2. Ложно «застывшее» и вечное противопоставление разума и насилия, как его видит рационалистическая традиция. В ее рамках разум несовместим с насилием: их отношение можно передать формулой «где и в той мере, в какой правит разум, там и в такой нет места насилию – и наоборот». Этой формуле следует противопоставить другую: «способность осуществить насилие („править“) конституирует нечто в качестве разума, равно как и ту его противоположность (неразумие, преступление, зло.), насилие над которой представляется «разумным»». Иначе говоря, граница между разумом и насилием сохраняется всегда, но ее нужно понять в смысле гегелевской «переплетенности с иным»[59 - См. Гегель Г. В. Ф. Наука логики. СПб.: Наука, 1997, с. 106.] и того взаимополагания, в котором обе стороны (и разум, и насилие) только и получают свою определенность.

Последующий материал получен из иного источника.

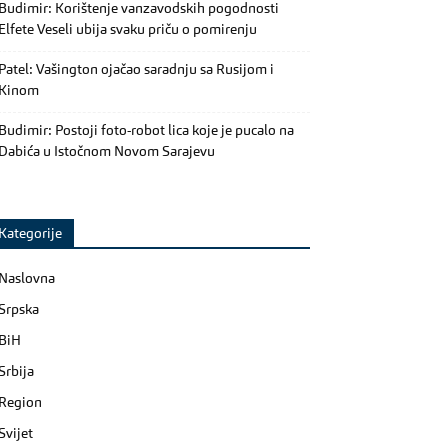
Budimir: Korištenje vanzavodskih pogodnosti
Elfete Veseli ubija svaku priču o pomirenju
Patel: Vašington ojačao saradnju sa Rusijom i
Kinom
Budimir: Postoji foto-robot lica koje je pucalo na
Dabića u Istočnom Novom Sarajevu
Kategorije
Naslovna
Srpska
BiH
Srbija
Region
Svijet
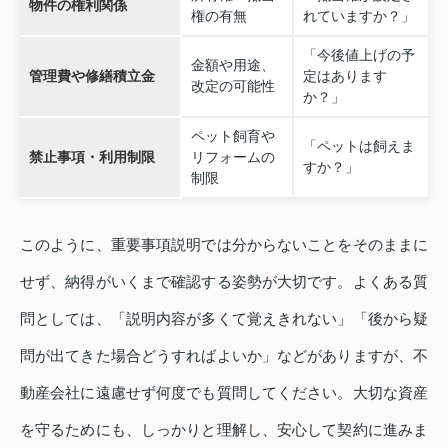
物件の権利関係
権の有無
れていますか？」
「今後値上げの予
金額や用途、
管理費や修繕積立金
定はあります
改定の可能性
か？」
ペット飼育や
「ペットは飼えま
禁止事項・利用制限
リフォームの
すか？」
制限
このように、重要事項説明では分からないことをそのままに
せず、納得がいくまで確認する姿勢が大切です。よくある質
問としては、「説明内容が多くて覚えきれない」「後から疑
問が出てきた場合どうすればよいか」などがありますが、不
動産会社に遠慮せず何度でも質問してください。大切な資産
を守るためにも、しっかりと理解し、安心して契約に進みま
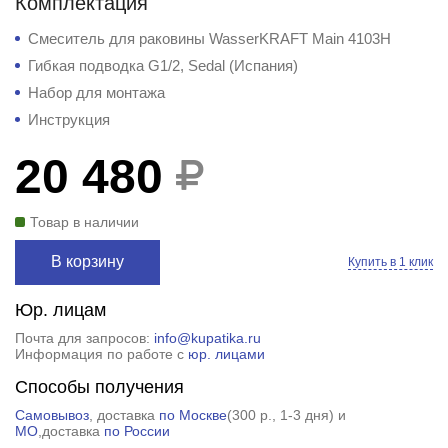
Комплектация
Смеситель для раковины WasserKRAFT Main 4103H
Гибкая подводка G1/2, Sedal (Испания)
Набор для монтажа
Инструкция
20 480
Товар в наличии
В корзину
Купить в 1 клик
Юр. лицам
Почта для запросов:
info@kupatika.ru
Информация по работе с
юр. лицами
Способы получения
Самовывоз
, доставка
по Москве
(
300 р.
, 1-3 дня) и
МО
,доставка
по России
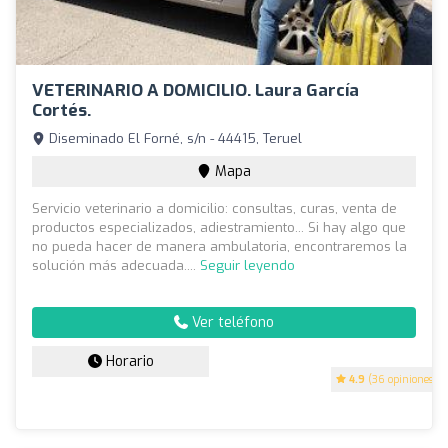
VETERINARIO A DOMICILIO. Laura García
Cortés.
Diseminado El Forné, s/n - 44415, Teruel
Mapa
Servicio veterinario a domicilio: consultas, curas, venta de
productos especializados, adiestramiento... Si hay algo que
no pueda hacer de manera ambulatoria, encontraremos la
solución más adecuada....
Seguir leyendo
Ver teléfono
Horario
4.9
(36 opiniones)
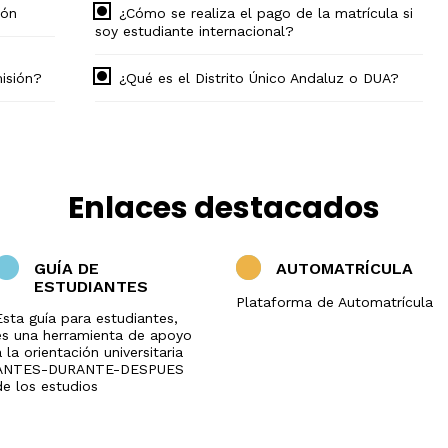
ión
¿Cómo se realiza el pago de la matrícula si
soy estudiante internacional?
misión?
¿Qué es el Distrito Único Andaluz o DUA?
Enlaces destacados
GUÍA DE
AUTOMATRÍCULA
ESTUDIANTES
Plataforma de Automatrícula
Esta guía para estudiantes,
es una herramienta de apoyo
 la orientación universitaria
ANTES-DURANTE-DESPUES
de los estudios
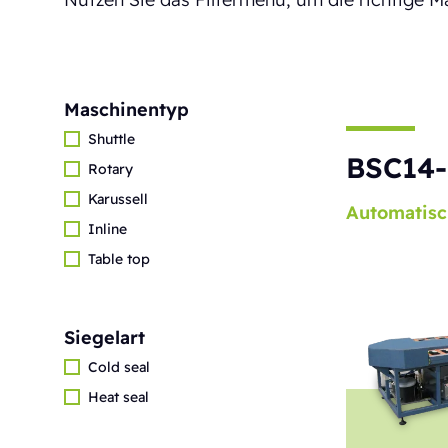
Maschinentyp
Shuttle
BSC14-
Rotary
Karussell
Automatisc
Inline
Table top
Siegelart
Cold seal
Heat seal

3. Неустранимая «переплетенность» с насилием и бесконечная смена ее форм историоризируют и контекстуализируют разум (делают его разумом только данной ситуации, эпохи, культуры, а не чем-то трансцендентным и вечным). Но это не равнозначно обесценению разума и не предназначено служить «разоблачению» его в качестве орудия насилия (как это делают многие постмодернисты, а до них делали создатели «критической теории»[60 - Своего рода ярчайшим манифестом такой деятельности стала книга Макса Хоркхаймера и Теодора Адорно «Диалектика Просвещения» (М.-СПб: Медиум-Ювента, 1997).]). В каждой ситуации «материализация» разума, «переплетенного» с насилием, может быть рассмотрена и оценена с точки зрения того, несет ли она освобождение от определяющих данный контекст форм угнетения и несправедливости, даже если неизбежной платой за это оказывается возникновение новых таких форм. Невозможность в истории «чистого царства разума» (без насилия) не должна приводить к равнодушию и презрению к той борьбе разума с неразумием, на которую он оказывается способен «сегодня и сейчас».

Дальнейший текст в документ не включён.